Freeman v. State

773 So. 2d 110 (2000)

Dennis J. FREEMAN, Appellant,
v.
STATE of Florida, Appellee.

No. 5D00-1795.

District Court of Appeal of Florida, Fifth District.

December 15, 2000.

Dennis J. Freeman, Milton, pro se.

No Appearance for Appellee.

W. SHARP, J.

Freeman Appeals from the denial of his motion filed pursuant to Florida Rule of Criminal Procedure 3.850, in which he sought collateral relief from his conviction and sentence of 40 years in prison, as an habitual offender. He sought to vacate his 1987 habitual offender sentence on two grounds: 1() he was improperly habitualized for two offenses arising out of the same criminal episode; and 2() his sentence is illegal because it exceeds the statutory maximum penalty for the offenses. Crews v. State, 567 So. 2d 552 (Fla. 5th DCA 1990); Taylor v. State, 558 So. 2d 1092 (Fla. 5th DCA 1990).

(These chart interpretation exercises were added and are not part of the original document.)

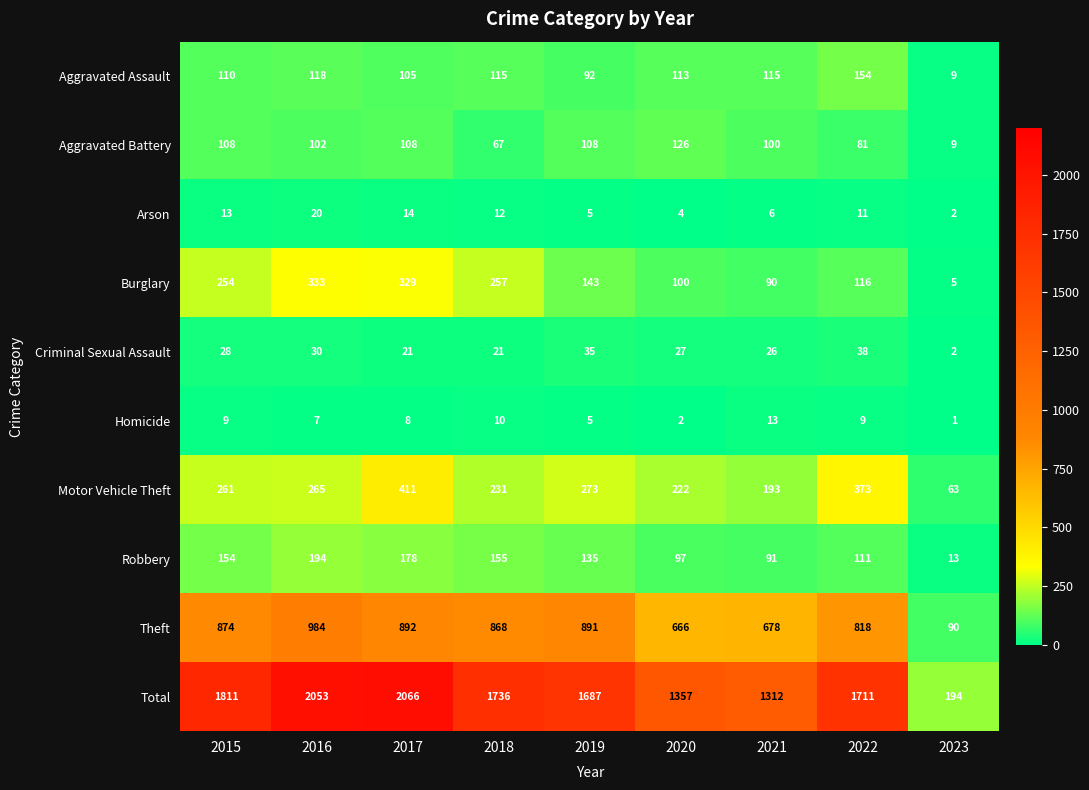

At which label is Motor Vehicle Theft closest to 237?

2018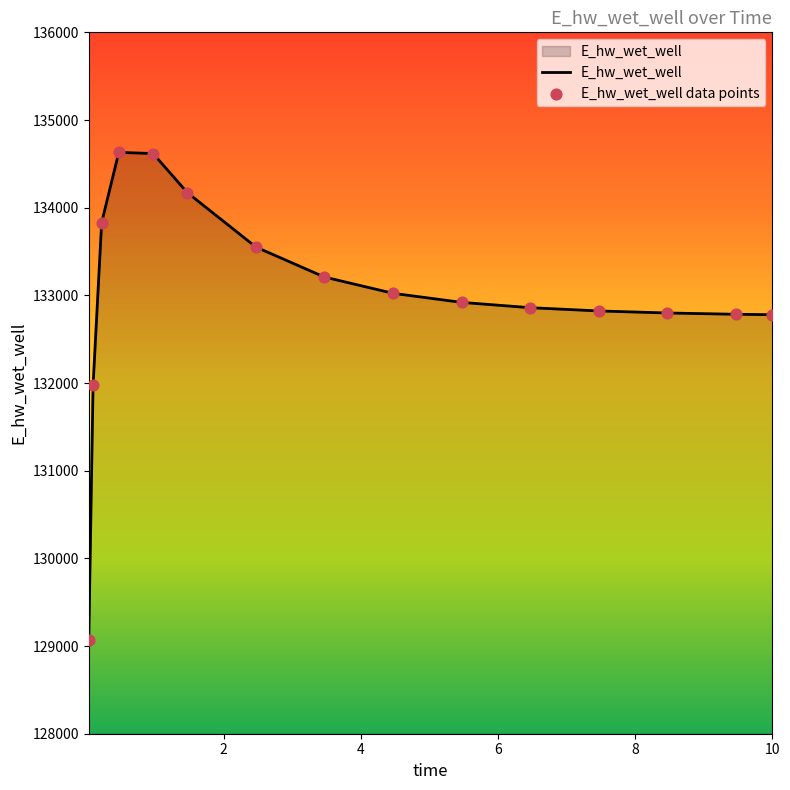

What is the difference between the maximum and minimum values?

5559.5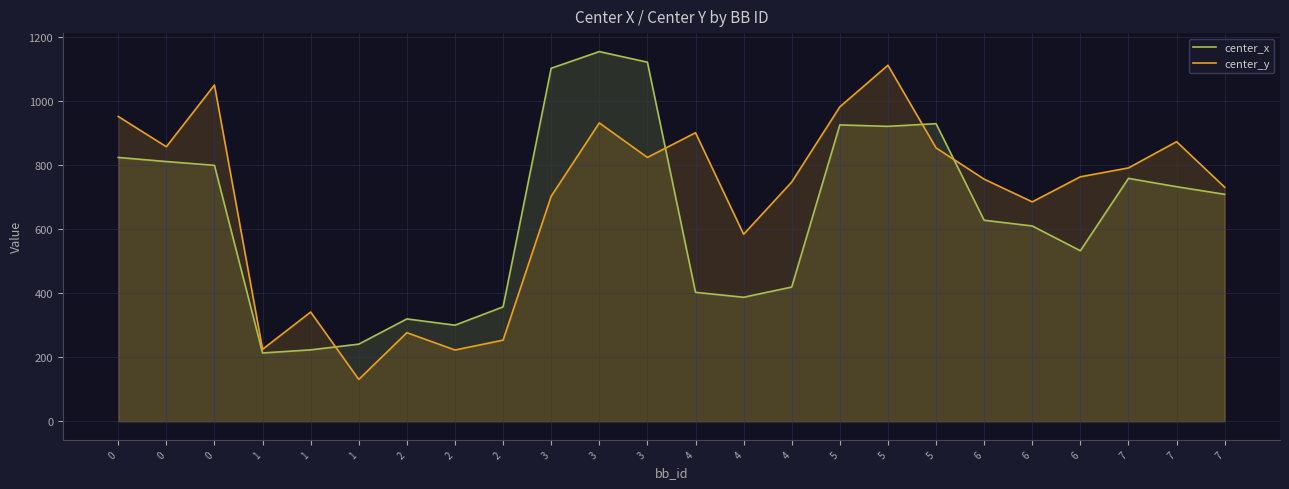

How many lines are shown in the chart?

2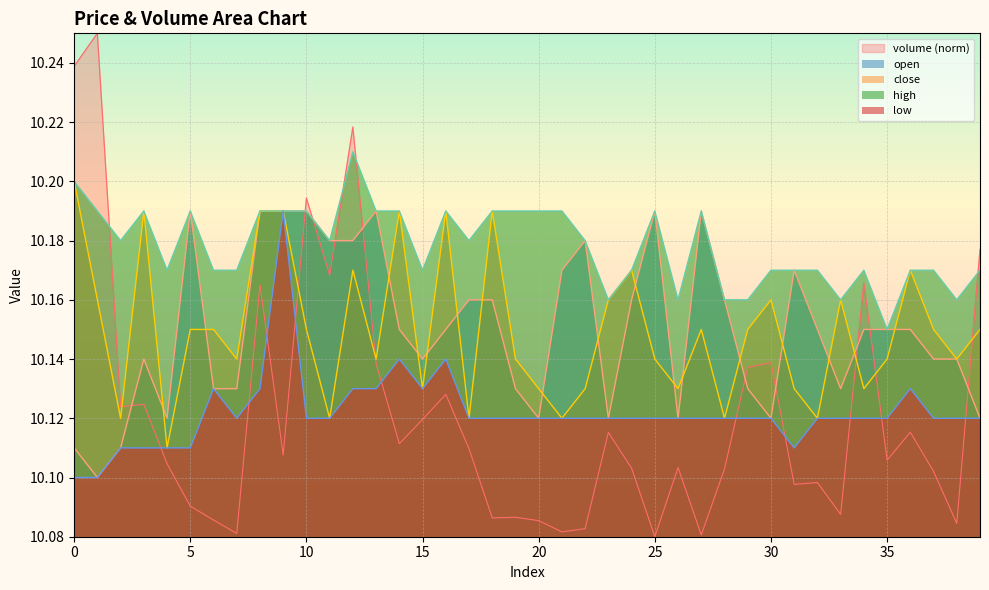

What are all the series names shown in the legend?

volume (norm), open, close, high, low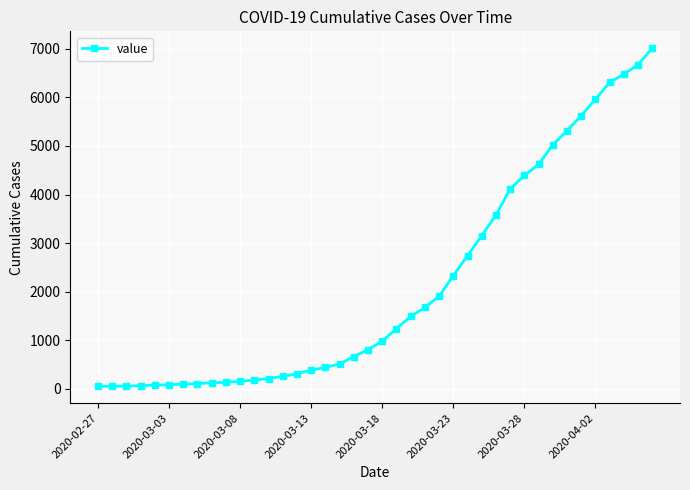

What is the difference between the second highest and second lowest values?

6622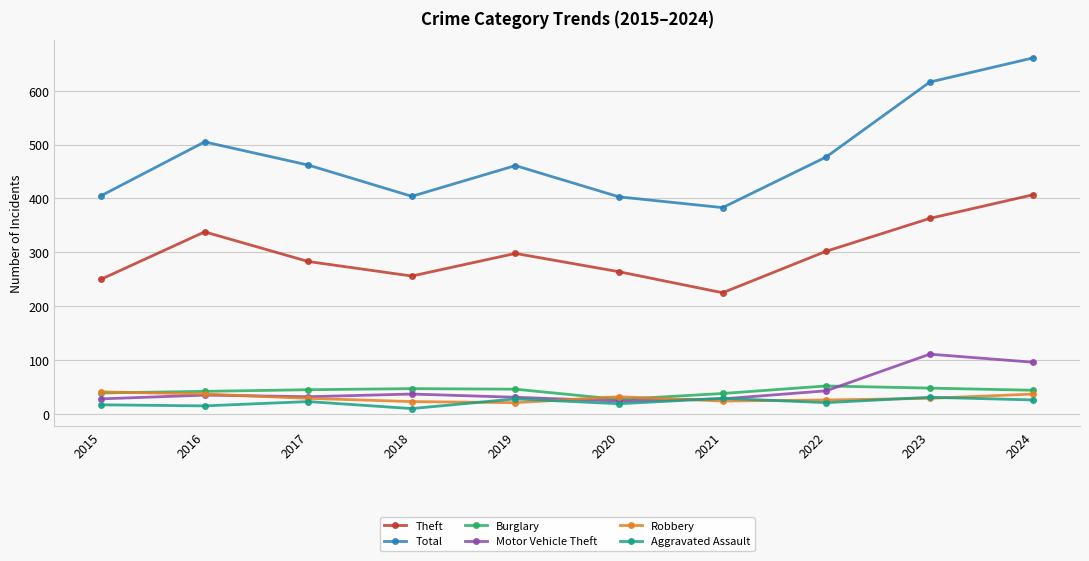

Is it true that Burglary equals 46 at 2019?

True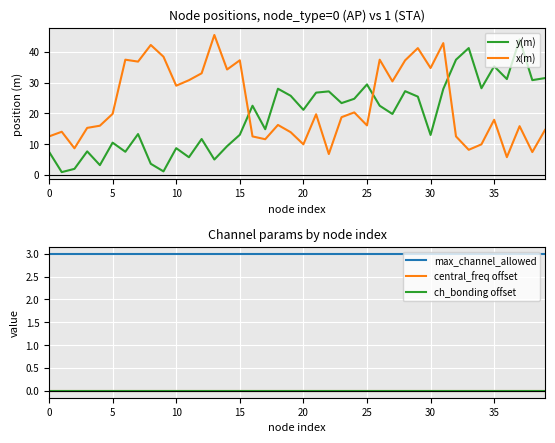

Reading left to right, what are all the values shown in this chart?

y(m): 7.5	0.9	1.9	7.6	3.1	10.5	7.5	13.3	3.6	1.1	8.7	5.7	11.7	5.0	9.3	13.0	22.5	14.8	28.0	25.7	21.2	26.8	27.2	23.4	24.8	29.4	22.5	19.8	27.2	25.5	13.0	28.0	37.5	41.3	28.2	35.4	31.2	44.1	30.8	31.5
x(m): 12.5	14.0	8.6	15.3	16.0	19.9	37.5	36.9	42.3	38.5	29.0	30.8	33.1	45.6	34.3	37.3	12.5	11.6	16.2	13.9	9.9	19.7	6.8	18.8	20.3	16.1	37.5	30.4	37.3	41.3	34.8	42.9	12.5	8.1	9.9	17.9	5.7	15.8	7.4	14.6
max_channel_allowed: 3.0	3.0	3.0	3.0	3.0	3.0	3.0	3.0	3.0	3.0	3.0	3.0	3.0	3.0	3.0	3.0	3.0	3.0	3.0	3.0	3.0	3.0	3.0	3.0	3.0	3.0	3.0	3.0	3.0	3.0	3.0	3.0	3.0	3.0	3.0	3.0	3.0	3.0	3.0	3.0
central_freq offset: 0.0	0.0	0.0	0.0	0.0	0.0	0.0	0.0	0.0	0.0	0.0	0.0	0.0	0.0	0.0	0.0	0.0	0.0	0.0	0.0	0.0	0.0	0.0	0.0	0.0	0.0	0.0	0.0	0.0	0.0	0.0	0.0	0.0	0.0	0.0	0.0	0.0	0.0	0.0	0.0
ch_bonding offset: 0.0	0.0	0.0	0.0	0.0	0.0	0.0	0.0	0.0	0.0	0.0	0.0	0.0	0.0	0.0	0.0	0.0	0.0	0.0	0.0	0.0	0.0	0.0	0.0	0.0	0.0	0.0	0.0	0.0	0.0	0.0	0.0	0.0	0.0	0.0	0.0	0.0	0.0	0.0	0.0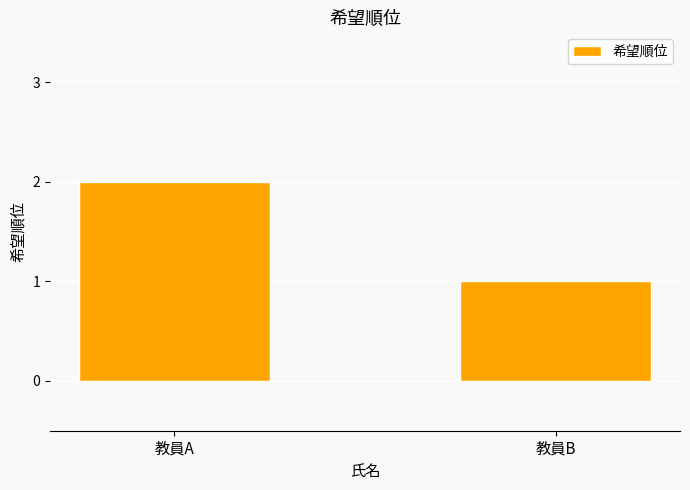

What is the average value?

2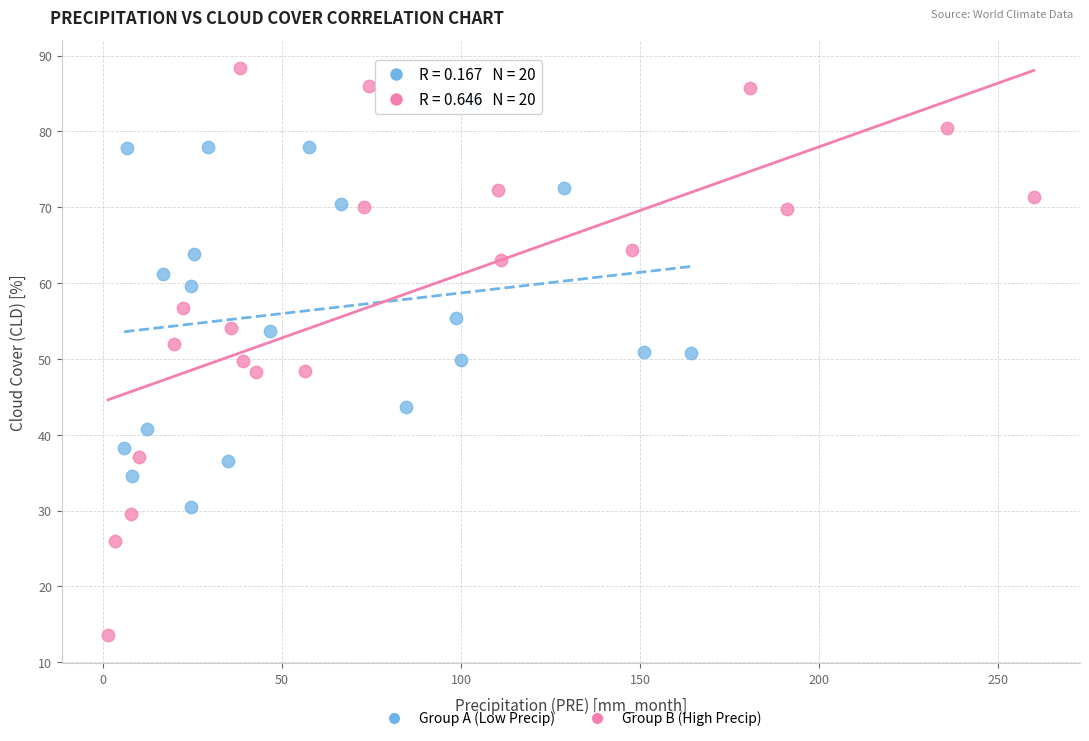

Which series reaches the minimum Y coordinate?

Group B (High Precip)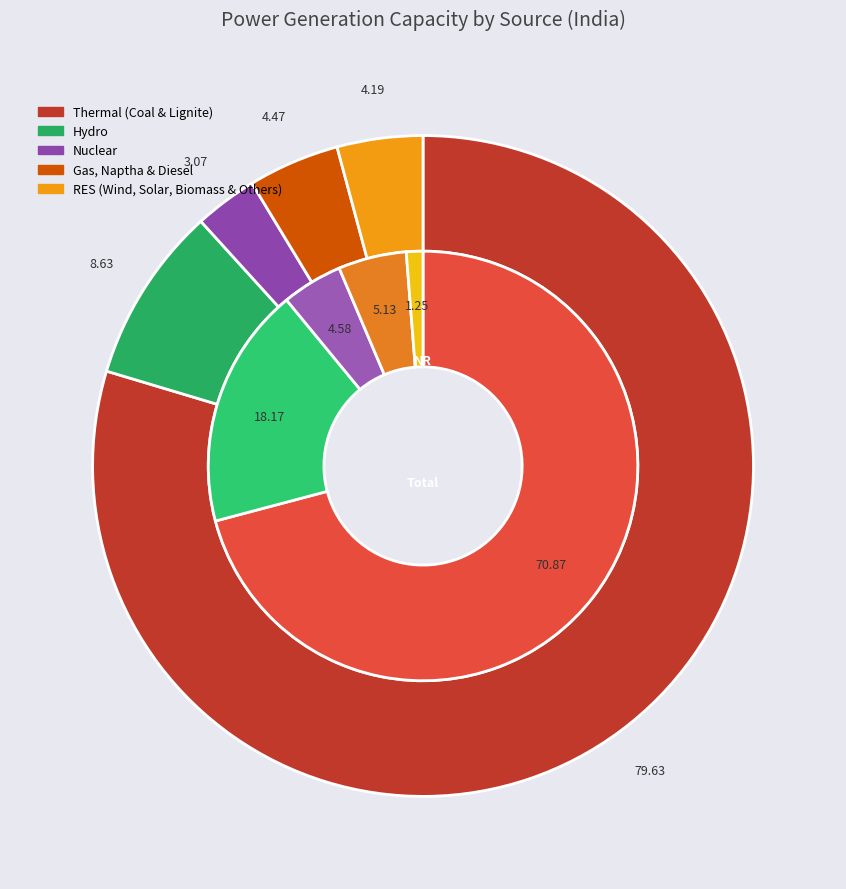

To the nearest percent, what is the difference between the Gas, Naptha & Diesel and Nuclear slice percentages?

1%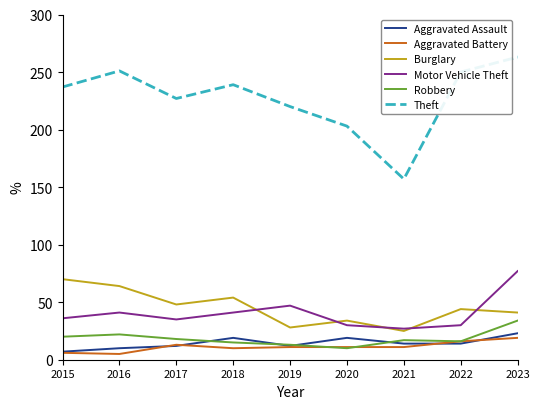

Which series has the largest range (max minus min)?

Theft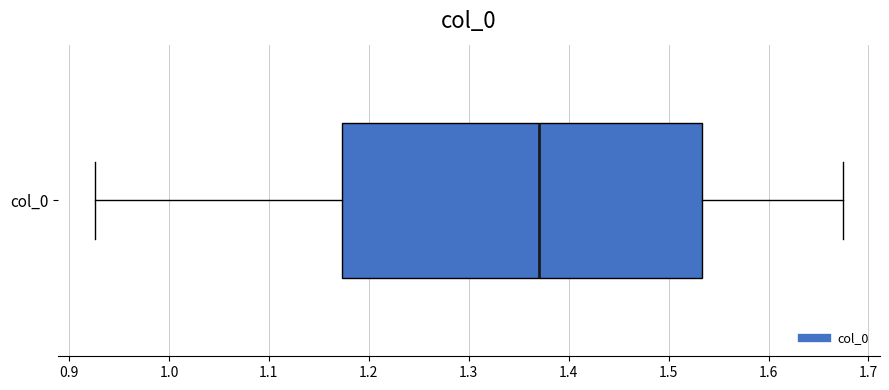

Where is the left edge of the box for col_0 on the x-axis? The values are not printed on the chart, so give them approximately, as read against the axis.

1.17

The trial court granted an evidentiary hearing on both grounds. The state conceded it had relied on two prior felonies contained in the same judgment of conviction to sentence Freeman as an habitual offender under section 775.084(1)(a). The trial court granted Freeman relief on the first ground and resentenced him to thirty years in prison as an habitual offender under section 775.084(1)(a)1, but it denied relief on the second ground.

We affirm. The second ground was raised in a prior motion dated May 4, 1992. *111 It was denied by the trial court in an order dated July 20, 1992, citing State v. Barnes, 595 So. 2d 22 (Fla.1992). This court affirmed.[1] The order denying Freeman's post-conviction motion in this proceeding attached to it the order dated July 20, 1992, which establishes this ground was previously raised and ruled upon on the merits. Thus that ground is improperly raised again, and is successive. See Fla. R.Crim. P. 3.850(f); Greene v. State, 716 So. 2d 279 (Fla. 5th DCA 1998).

AFFIRMED.

HARRIS and GRIFFIN, JJ., concur.

NOTES

[1] Freeman v. State, 605 So. 2d 88 (Fla. 5th DCA 1992).